Partiu o lápis, incapaz de suportar a pressão dos seus pensamentos. Tirou a navalha do bolso, pensando na madrasta, fria e austera, cuja família em Viena se casara com judeus ricos, daqueles que não estariam dispostos a ir-se embora sem as suas riquezas ilícitas.
— Eu cresci aqui, em Linz — disse a Hagen, quando o comboio chegou ao topo de uma colina e as árvores se dispersaram para deixar ver a Áustria. O frio que sentia na cara naquele momento parecia-se com o frio de correr com o seu amigo Mischa Sebba por uns bosques parecidos com aquele, o vazio era como o das suas próprias mãos quando os pais entrelaçaram os dedos com os dos irmãos mais novos enquanto atravessavam a plataforma na estação de Linz, quando a família se encontrara depois de passarem um ano separados. Então, ele tinha oito anos e dez quando a voz suave da mãe deu lugar à da madrasta, que lhes lia passagens da Bíblia no apartamento estreito do número 3 de Bischof Strasse. Há quatro anos que não ia a casa, quatro anos desde a última vez que visitara o túmulo da sua mãe.
— Passava dias inteiros a montar a cavalo por campos como este — disse a Hagen. Montara principalmente com Mischa, que o ensinara a localizar os veados, a reproduzir o som de todo o tipo de pássaros e a pôr um preservativo muito antes de Eichmann pensar que a ideia de introduzir o pénis dentro de uma rapariga poderia ser mais do que simplesmente ridículo. Ainda recordava o desprezo na voz de Mischa ao descobrir o nome do seu grupo de exploradores Wandervögel: «Grifo? É uma espécie de pássaro que se extinguiu antes de os nossos avós nascerem, um abutre que se alimentava da carne dos mortos.» Mischa estava ciumento, claro. Não podia juntar-se aos rapazes mais velhos para passar os fins de semana a fazer passeios, com o uniforme e as bandeiras, porque era judeu.
Eichmann começou a afiar a ponta do lápis.
— Sou um bom cavaleiro — comentou. — Aprendi a disparar em bosques como este com o meu melhor amigo, Friedrich von Schmidt. A mãe era condessa e o pai era um herói de guerra.

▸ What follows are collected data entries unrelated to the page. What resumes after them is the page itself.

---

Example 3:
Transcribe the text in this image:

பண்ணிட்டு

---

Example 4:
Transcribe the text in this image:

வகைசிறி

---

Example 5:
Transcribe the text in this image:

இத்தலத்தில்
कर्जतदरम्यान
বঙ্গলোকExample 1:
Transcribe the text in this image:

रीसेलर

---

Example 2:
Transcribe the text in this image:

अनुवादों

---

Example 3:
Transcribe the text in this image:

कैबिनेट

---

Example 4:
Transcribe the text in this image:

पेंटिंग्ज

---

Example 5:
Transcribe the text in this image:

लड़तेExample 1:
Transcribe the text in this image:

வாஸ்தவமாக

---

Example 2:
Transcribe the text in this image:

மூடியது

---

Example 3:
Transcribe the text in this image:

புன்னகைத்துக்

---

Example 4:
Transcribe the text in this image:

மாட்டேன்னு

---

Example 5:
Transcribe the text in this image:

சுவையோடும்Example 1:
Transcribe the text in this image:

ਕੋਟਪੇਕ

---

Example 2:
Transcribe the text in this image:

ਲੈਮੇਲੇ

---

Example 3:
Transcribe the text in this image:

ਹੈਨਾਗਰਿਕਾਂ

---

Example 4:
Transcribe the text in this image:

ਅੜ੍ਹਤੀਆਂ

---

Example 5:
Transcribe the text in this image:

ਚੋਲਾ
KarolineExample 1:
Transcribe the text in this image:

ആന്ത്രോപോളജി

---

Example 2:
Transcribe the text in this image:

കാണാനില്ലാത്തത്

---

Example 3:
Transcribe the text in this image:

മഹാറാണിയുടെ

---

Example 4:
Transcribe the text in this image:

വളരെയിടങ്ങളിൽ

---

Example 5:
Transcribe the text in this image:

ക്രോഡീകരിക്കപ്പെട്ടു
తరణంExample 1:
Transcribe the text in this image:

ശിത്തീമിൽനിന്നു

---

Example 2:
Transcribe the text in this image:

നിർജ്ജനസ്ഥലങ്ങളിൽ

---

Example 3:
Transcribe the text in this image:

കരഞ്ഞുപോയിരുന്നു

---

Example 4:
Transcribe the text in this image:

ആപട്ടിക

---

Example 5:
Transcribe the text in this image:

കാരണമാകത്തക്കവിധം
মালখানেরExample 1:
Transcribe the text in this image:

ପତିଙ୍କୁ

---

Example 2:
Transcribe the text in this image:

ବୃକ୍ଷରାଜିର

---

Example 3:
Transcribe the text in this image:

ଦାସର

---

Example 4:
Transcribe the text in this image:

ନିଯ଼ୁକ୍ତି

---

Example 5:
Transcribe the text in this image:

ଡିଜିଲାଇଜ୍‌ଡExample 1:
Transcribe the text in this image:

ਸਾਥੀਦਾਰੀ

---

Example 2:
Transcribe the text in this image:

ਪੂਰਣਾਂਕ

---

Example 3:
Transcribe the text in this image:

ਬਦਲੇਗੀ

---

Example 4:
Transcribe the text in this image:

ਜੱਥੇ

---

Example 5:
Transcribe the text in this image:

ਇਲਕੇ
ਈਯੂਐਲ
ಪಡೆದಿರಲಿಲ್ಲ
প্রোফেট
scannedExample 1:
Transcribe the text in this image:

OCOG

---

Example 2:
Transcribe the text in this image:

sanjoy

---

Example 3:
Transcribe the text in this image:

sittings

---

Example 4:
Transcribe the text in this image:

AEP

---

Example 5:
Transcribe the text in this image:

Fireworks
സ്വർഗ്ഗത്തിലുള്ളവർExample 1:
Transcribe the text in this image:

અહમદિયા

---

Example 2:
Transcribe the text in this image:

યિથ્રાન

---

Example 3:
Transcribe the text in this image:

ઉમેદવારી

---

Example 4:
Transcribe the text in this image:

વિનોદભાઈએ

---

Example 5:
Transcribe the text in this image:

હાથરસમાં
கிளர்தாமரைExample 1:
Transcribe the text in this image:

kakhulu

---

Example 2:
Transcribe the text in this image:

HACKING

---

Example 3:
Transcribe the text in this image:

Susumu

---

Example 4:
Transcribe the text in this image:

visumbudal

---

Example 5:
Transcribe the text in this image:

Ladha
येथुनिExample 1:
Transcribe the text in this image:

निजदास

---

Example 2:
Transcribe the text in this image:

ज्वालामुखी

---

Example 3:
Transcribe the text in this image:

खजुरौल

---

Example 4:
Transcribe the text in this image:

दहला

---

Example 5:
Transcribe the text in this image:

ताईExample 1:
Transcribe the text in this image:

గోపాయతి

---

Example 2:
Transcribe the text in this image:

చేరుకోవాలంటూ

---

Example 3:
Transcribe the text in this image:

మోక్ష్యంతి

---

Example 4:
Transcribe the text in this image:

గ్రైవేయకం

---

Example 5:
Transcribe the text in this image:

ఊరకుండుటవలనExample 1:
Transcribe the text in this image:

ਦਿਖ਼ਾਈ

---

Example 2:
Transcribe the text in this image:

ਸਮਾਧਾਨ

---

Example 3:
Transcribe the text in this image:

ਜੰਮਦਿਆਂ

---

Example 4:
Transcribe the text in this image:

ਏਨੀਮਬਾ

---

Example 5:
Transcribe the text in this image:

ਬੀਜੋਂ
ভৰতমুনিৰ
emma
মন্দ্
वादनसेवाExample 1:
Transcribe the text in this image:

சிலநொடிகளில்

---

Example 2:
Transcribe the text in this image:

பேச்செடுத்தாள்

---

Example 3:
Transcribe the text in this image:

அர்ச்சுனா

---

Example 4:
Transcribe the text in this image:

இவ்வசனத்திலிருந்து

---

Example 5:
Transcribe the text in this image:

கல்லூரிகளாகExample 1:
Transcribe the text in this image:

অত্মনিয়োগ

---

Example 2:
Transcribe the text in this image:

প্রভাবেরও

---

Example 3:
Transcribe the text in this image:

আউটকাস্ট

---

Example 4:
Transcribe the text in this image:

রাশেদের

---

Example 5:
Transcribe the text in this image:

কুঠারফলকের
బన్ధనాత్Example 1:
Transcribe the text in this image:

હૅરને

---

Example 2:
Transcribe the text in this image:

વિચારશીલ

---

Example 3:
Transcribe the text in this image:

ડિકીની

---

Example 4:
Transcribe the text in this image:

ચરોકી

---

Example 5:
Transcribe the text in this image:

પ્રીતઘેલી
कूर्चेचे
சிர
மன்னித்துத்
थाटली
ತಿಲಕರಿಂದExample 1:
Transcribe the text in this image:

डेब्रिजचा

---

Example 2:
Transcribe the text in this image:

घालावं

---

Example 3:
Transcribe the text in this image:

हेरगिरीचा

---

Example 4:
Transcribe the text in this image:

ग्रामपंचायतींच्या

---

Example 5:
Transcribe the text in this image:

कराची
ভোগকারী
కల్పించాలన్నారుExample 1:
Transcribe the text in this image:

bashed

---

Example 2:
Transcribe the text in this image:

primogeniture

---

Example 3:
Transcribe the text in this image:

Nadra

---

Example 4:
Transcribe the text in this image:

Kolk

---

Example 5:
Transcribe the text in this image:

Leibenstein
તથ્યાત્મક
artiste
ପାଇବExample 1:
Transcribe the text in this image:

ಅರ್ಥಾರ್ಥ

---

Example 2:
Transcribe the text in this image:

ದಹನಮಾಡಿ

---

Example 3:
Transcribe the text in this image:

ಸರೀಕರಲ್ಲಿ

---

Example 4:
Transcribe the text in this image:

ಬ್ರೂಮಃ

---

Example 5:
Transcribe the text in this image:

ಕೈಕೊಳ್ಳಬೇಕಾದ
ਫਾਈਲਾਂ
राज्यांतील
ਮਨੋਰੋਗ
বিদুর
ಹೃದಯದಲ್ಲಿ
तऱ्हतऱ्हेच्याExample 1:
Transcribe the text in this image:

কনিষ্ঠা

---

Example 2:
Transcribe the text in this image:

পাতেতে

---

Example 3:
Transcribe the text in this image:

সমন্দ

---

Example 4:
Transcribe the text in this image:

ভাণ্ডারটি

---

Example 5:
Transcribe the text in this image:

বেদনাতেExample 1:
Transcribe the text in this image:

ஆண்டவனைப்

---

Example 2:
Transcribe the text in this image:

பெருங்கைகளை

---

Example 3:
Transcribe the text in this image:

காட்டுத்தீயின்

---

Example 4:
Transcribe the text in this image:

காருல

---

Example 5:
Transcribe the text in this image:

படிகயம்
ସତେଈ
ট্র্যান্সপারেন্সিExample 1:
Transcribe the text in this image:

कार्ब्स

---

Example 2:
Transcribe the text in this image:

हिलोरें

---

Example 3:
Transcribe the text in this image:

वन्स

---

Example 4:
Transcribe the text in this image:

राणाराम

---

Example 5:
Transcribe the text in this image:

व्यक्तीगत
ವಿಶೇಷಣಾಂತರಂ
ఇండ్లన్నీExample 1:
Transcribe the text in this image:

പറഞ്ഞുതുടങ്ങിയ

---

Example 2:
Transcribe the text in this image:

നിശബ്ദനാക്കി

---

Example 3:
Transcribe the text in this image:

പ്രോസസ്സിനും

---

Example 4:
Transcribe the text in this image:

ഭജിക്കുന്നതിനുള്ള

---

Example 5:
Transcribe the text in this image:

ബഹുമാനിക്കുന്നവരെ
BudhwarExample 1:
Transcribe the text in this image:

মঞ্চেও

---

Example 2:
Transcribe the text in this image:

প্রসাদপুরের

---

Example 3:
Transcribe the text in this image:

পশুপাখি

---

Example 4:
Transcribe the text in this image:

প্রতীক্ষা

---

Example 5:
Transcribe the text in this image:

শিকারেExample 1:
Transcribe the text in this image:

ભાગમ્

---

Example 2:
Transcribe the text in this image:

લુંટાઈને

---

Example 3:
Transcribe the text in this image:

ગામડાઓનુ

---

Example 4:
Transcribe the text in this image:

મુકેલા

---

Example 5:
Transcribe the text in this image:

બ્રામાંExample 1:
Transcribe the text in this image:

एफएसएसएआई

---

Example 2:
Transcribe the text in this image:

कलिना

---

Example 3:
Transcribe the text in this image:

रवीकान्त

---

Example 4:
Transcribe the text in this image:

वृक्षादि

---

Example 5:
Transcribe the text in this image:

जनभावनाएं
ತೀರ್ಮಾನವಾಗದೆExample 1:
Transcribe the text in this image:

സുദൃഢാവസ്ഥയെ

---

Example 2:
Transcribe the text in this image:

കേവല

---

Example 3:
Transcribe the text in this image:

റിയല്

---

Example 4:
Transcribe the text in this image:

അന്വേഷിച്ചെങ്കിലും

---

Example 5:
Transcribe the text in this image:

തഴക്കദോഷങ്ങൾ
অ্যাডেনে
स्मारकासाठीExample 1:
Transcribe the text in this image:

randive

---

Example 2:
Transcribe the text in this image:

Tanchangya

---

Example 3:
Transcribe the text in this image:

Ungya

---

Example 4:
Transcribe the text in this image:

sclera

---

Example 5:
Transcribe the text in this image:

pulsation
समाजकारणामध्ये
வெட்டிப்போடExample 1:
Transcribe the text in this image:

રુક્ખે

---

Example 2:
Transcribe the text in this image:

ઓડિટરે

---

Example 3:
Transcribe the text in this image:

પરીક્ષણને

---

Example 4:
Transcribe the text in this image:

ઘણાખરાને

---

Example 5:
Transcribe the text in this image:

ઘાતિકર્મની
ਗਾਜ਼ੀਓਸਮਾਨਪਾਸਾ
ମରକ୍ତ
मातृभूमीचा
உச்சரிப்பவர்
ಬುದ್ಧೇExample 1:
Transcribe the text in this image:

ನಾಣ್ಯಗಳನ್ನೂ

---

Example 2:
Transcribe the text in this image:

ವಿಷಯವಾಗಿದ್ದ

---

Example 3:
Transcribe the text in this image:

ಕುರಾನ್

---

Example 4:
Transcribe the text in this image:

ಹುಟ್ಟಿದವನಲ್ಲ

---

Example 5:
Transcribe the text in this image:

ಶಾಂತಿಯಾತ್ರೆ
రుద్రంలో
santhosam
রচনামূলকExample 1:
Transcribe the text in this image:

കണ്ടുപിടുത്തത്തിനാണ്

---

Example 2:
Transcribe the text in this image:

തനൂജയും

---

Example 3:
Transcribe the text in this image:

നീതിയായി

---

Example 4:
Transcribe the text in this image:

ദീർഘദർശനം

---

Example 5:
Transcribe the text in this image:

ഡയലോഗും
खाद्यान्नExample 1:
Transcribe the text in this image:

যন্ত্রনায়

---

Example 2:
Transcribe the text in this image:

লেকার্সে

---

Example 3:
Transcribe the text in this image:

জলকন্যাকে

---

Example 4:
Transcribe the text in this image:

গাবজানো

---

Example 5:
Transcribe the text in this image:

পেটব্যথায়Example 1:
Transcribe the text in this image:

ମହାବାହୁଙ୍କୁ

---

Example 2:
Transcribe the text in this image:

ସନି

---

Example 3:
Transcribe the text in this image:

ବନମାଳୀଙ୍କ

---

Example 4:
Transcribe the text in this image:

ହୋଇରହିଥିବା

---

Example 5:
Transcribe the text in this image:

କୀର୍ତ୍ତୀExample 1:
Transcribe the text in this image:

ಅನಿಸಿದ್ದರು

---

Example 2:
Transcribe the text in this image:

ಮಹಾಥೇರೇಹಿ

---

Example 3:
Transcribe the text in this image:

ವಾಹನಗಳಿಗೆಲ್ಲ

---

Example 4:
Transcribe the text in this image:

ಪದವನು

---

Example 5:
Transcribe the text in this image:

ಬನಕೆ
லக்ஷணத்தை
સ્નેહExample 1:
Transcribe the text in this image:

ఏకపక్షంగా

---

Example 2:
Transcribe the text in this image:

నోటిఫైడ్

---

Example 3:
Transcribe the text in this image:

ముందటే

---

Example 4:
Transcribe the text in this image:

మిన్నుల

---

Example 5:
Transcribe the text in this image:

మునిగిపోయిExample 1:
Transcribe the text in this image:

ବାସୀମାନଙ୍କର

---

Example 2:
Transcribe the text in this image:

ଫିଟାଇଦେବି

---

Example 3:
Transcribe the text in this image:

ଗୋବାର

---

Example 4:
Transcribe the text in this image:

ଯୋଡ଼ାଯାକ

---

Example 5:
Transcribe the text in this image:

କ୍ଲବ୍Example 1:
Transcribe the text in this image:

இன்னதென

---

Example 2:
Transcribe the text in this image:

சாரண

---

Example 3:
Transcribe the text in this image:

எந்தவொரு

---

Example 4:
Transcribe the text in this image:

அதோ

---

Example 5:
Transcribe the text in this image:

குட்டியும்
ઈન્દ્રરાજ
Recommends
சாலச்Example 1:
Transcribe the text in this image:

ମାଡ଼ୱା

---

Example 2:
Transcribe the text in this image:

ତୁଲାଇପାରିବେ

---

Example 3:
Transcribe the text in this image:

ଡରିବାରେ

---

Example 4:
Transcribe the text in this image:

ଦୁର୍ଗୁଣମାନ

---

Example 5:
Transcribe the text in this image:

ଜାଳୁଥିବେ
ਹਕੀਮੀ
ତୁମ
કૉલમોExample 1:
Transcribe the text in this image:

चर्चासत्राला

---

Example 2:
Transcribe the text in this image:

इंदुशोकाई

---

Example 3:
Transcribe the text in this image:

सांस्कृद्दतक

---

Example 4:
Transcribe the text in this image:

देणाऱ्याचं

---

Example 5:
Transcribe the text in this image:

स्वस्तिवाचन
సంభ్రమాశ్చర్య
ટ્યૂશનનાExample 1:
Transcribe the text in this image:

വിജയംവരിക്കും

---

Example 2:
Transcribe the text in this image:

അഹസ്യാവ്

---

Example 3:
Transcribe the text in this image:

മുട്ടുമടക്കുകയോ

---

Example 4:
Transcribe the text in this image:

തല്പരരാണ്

Friedrich convidara-o para se juntar à Associação de Jovens Veteranos Austro-Alemães e tinham ido juntos à sua formação paramilitar. Contudo, Mischa continuara a ser o seu melhor amigo, mesmo depois de Eichmann se juntar ao partido, no dia 1 de abril de 1932. O membro 899 895. Continuara unido a Mischa, embora cada vez discutisse mais com ele, até a Áustria fechar as Camisas Castanhas nazis e a empresa Vacuum Oil o despedir unicamente pelas suas ideias políticas. Tivera de pôr as botas e o uniforme numa mala e atravessar a fronteira da Áustria para a Alemanha, em busca da segurança de Passau.
— Não vamos financiar a Palestina com capital alemão, nem sequer capital alemão judeu.